Elizabeth Oxborrow-Cowan

Elizabeth Oxborrow-Cowan is Chair of the UK UNESCO Memory of the World Committee. She wrote the following article for the UKNC Network Link newsletter to celebrate the latest archival, documentary and audio-visual collections to join the UK Memory of the World Register.

The ability to recall the past accurately is a constant requirement. We all draw on the work of those before us to develop new ideas and inspire creativity, to inform policy, scientific research, business decisions and creative processes. We look back to the acts of others to inform our decisions and evidence past actions.

Organisations, communities and individuals all use records from the past to understand and demonstrate where they come from, enabling community cohesion and a sense of identity.

As a literate society we all leave an audit trail of documents as we go about our lives.  Photographs, research papers, till receipts, contracts – the list is endless and in some cases, mundane. Yet these are the contemporary voices of people as they go about their lives. Their authenticity is their strength and without them we could not recall and evidence the past. Archives are the by-products of human activity retained for their long-term historical value.

UNESCO, through its Memory of the World Programme, states that our rich, archival heritage belongs to all, should be fully preserved and protected for all, and should be permanently accessible to all.  The Programme aims to facilitate the preservation of, access to and awareness of the world’s archival inheritance.  The Registers (global and national) seek to promote awareness of archives by ‘inscribing’ collections judged by experts to be of particular outstanding significance.

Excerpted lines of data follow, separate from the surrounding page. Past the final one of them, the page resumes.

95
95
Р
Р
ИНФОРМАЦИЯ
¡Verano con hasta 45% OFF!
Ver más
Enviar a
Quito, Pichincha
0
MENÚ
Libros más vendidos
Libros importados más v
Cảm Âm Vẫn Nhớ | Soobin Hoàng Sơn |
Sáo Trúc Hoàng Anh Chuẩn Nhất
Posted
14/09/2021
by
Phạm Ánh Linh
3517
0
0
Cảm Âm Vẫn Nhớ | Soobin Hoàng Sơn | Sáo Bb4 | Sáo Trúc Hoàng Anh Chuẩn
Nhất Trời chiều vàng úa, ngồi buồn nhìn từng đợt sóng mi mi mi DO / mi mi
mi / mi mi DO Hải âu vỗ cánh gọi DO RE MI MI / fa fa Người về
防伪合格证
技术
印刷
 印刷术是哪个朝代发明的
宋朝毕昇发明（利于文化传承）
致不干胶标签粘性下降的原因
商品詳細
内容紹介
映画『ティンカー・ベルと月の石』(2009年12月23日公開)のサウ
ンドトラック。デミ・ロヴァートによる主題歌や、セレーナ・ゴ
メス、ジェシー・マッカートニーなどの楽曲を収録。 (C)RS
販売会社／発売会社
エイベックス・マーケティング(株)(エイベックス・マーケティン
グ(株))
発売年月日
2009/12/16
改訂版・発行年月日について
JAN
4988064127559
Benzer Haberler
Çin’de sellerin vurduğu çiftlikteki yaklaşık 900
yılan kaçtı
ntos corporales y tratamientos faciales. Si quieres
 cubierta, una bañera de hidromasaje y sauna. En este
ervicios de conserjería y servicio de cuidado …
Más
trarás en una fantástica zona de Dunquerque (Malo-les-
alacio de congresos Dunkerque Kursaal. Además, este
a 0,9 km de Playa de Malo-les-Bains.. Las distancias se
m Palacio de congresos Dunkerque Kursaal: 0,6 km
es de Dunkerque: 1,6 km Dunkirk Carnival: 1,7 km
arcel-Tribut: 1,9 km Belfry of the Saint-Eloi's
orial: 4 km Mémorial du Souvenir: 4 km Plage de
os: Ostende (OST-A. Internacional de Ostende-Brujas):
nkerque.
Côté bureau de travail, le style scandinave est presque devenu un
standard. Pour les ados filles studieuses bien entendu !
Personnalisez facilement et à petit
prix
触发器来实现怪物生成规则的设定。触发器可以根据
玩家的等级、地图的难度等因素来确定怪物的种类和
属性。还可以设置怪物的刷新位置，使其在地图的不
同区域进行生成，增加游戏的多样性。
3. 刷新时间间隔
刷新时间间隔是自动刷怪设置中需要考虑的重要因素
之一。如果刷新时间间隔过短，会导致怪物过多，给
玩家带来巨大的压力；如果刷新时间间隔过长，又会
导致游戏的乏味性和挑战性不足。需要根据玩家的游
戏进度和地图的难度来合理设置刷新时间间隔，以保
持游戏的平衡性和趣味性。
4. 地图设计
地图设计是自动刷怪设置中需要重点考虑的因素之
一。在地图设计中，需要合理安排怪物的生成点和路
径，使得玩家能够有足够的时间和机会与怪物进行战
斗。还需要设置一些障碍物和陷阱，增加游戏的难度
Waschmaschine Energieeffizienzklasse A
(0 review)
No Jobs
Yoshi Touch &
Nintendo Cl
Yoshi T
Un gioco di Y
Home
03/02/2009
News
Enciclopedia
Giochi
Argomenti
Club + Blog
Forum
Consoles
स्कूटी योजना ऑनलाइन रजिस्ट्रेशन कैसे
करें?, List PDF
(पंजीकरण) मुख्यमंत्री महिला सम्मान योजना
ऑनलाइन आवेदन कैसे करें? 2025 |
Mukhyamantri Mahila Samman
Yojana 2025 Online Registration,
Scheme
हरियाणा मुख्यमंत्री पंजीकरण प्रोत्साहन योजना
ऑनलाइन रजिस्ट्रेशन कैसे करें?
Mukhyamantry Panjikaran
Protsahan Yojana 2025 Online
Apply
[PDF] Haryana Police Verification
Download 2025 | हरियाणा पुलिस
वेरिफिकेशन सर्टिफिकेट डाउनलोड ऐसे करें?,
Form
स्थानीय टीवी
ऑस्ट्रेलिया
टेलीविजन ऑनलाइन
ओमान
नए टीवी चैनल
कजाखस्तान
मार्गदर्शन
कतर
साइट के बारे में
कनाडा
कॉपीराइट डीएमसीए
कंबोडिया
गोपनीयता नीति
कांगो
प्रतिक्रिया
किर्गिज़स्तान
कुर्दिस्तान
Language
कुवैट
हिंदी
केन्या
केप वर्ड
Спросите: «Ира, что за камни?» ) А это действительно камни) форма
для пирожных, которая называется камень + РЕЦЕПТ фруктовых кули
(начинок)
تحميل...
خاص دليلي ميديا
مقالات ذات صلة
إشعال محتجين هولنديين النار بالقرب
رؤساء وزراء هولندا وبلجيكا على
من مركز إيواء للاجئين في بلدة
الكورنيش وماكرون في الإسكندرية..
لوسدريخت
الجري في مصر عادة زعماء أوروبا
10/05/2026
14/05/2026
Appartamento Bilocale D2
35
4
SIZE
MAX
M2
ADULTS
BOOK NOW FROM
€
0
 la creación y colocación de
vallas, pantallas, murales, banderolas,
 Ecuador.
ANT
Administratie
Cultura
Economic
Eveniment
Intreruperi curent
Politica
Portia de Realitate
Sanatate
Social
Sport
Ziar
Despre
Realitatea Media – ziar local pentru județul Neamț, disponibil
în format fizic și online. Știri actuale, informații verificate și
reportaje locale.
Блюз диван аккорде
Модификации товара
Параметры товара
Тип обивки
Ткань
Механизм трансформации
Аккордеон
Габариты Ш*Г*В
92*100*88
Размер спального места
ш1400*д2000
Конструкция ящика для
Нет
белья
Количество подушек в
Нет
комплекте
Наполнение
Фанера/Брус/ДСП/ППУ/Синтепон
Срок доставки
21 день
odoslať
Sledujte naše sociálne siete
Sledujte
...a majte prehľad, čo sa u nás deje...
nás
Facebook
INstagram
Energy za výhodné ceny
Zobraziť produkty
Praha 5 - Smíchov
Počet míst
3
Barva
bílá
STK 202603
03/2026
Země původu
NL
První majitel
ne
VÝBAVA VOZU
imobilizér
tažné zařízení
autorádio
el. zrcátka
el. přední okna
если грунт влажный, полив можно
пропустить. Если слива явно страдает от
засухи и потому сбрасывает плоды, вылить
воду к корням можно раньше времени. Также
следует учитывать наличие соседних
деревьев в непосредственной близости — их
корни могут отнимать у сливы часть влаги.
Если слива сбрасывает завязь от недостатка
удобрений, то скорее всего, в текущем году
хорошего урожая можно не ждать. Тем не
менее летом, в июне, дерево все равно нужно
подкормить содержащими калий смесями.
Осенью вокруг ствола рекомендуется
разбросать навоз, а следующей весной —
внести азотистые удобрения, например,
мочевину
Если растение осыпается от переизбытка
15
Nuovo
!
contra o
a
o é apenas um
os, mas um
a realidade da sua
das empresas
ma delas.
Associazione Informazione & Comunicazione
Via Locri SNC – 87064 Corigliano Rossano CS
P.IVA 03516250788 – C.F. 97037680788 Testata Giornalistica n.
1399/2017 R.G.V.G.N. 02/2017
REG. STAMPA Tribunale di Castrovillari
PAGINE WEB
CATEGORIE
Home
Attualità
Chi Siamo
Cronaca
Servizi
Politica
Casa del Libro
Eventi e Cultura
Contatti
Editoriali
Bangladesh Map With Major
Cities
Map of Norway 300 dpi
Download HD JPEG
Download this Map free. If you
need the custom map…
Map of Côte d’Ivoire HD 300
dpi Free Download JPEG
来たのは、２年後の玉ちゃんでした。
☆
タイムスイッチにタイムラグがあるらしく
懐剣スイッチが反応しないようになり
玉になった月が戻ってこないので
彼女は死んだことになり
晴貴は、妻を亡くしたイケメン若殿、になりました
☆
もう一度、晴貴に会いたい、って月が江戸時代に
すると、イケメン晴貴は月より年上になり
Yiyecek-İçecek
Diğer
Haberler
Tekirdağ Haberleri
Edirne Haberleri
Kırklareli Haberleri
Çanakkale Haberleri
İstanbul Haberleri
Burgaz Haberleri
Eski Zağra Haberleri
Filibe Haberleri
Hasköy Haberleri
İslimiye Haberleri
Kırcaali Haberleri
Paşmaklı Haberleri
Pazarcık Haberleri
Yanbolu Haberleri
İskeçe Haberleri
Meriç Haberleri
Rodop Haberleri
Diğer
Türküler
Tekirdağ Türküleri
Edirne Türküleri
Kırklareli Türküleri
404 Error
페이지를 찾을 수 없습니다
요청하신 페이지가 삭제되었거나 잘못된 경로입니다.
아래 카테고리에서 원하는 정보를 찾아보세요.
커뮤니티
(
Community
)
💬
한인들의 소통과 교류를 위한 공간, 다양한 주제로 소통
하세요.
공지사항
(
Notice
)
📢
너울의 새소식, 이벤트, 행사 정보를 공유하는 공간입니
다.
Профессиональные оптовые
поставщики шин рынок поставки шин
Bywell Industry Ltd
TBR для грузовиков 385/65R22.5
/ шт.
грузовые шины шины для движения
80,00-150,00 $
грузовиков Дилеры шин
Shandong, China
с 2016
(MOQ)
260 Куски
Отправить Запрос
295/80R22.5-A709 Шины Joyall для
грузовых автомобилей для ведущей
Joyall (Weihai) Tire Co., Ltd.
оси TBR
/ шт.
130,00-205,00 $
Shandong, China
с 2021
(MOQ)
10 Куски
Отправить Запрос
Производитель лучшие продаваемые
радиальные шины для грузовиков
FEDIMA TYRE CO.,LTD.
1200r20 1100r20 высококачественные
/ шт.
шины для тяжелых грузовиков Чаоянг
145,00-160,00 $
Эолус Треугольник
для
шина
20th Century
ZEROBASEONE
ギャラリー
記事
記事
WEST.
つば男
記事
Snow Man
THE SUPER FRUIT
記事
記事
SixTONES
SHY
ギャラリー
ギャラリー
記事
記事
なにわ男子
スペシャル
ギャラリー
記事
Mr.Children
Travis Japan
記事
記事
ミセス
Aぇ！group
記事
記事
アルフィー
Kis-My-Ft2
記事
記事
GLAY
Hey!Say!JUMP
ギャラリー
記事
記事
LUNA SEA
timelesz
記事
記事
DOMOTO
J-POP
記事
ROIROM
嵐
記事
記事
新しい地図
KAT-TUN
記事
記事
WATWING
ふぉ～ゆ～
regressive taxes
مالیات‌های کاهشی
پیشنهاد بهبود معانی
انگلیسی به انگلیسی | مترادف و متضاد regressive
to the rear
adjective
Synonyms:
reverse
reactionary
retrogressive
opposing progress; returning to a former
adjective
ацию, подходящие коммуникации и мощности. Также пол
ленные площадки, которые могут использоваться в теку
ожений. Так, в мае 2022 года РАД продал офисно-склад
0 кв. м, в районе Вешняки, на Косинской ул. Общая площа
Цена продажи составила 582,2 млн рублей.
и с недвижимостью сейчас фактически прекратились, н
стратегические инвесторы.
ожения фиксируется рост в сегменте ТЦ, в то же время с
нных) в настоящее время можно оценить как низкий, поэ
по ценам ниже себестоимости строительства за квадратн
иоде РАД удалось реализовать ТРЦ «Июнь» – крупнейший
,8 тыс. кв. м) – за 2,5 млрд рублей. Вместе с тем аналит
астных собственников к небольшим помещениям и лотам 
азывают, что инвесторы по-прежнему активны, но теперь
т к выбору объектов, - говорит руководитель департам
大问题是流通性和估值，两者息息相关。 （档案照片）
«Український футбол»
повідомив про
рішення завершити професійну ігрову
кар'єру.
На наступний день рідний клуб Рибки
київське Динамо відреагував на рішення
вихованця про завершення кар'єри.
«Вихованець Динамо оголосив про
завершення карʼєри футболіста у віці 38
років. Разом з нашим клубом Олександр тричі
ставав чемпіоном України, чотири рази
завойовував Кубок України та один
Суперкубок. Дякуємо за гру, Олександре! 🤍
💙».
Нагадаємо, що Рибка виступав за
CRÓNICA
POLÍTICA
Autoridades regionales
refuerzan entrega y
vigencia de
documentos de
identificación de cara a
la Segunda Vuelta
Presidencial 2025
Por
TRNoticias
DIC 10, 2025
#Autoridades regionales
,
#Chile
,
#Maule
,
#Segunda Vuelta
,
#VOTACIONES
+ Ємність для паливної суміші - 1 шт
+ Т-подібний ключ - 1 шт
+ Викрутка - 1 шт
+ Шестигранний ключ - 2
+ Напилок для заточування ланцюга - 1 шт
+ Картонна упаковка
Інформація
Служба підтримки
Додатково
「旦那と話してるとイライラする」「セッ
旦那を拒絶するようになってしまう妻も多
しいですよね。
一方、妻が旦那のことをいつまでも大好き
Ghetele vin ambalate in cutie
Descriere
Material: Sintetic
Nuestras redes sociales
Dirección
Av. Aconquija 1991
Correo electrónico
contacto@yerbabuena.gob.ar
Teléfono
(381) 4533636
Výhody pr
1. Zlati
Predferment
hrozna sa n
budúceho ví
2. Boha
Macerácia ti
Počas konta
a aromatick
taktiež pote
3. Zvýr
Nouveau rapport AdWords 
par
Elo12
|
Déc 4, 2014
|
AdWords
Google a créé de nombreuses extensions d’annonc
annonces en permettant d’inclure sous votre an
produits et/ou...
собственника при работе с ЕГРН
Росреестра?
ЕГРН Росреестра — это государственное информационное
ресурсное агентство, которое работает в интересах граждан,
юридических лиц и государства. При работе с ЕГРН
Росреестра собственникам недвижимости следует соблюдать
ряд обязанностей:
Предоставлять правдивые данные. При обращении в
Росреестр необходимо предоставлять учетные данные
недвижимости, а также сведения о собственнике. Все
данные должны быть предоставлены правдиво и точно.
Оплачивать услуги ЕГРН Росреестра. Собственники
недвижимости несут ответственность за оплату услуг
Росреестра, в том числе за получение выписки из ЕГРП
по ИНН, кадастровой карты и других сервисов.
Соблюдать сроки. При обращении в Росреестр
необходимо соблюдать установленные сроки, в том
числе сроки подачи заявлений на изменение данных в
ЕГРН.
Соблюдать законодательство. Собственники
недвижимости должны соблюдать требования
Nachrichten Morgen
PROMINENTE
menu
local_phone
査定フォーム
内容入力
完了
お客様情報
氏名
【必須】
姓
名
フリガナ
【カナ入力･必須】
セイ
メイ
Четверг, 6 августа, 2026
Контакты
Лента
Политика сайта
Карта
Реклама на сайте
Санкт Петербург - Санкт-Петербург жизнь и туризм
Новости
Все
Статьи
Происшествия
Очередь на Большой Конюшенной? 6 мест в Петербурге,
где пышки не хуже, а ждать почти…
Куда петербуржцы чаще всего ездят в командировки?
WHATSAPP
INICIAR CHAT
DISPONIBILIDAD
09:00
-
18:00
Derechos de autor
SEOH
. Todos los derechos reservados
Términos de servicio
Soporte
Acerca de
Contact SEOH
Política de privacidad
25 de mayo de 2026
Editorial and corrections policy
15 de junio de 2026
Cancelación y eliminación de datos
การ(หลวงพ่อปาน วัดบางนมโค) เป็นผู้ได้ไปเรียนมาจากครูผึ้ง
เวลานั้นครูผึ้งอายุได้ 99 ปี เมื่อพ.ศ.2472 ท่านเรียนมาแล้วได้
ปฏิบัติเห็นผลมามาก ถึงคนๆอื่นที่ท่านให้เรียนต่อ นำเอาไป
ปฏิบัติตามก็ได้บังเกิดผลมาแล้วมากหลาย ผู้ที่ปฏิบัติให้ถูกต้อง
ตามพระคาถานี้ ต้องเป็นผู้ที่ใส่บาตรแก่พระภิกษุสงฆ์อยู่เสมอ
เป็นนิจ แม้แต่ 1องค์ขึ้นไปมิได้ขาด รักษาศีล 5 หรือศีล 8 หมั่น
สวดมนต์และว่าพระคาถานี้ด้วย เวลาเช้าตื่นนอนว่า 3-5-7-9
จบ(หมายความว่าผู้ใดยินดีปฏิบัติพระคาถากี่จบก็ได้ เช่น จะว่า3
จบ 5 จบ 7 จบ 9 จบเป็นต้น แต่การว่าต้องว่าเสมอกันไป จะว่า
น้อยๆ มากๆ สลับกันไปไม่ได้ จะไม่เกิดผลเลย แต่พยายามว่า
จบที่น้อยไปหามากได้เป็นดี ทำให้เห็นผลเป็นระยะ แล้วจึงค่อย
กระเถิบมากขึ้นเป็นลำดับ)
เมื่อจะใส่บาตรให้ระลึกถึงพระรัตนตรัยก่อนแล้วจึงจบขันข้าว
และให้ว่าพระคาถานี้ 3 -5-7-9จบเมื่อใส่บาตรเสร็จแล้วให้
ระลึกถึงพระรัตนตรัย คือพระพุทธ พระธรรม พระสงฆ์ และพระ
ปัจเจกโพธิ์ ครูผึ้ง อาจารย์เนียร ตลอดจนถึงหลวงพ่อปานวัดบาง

The UK Register holds iconic documents such as Magna Carta and Domesday and writings from the likes of Churchill, Shakespeare and Wordsworth. There are also the less familiar like the Lothian Health Service Archive documenting the first attempts to treat HIV/Aids, the Roman Curses disclosing the worries of everyday people in Roman Britain as they prayed to Sulis Minerva for help, and Tony Benn’s experiment to print British stamps without the Queen’s head.

The Register reminds us that we are all creators of our own archive and guardians of the records created by those that went before us.  We have a duty to future generations to ensure our archival records are secure and coherent.  This is particularly true in the digital age where the voluminous quantities of records that we generate are more susceptible to destruction than a twelfth century parchment document.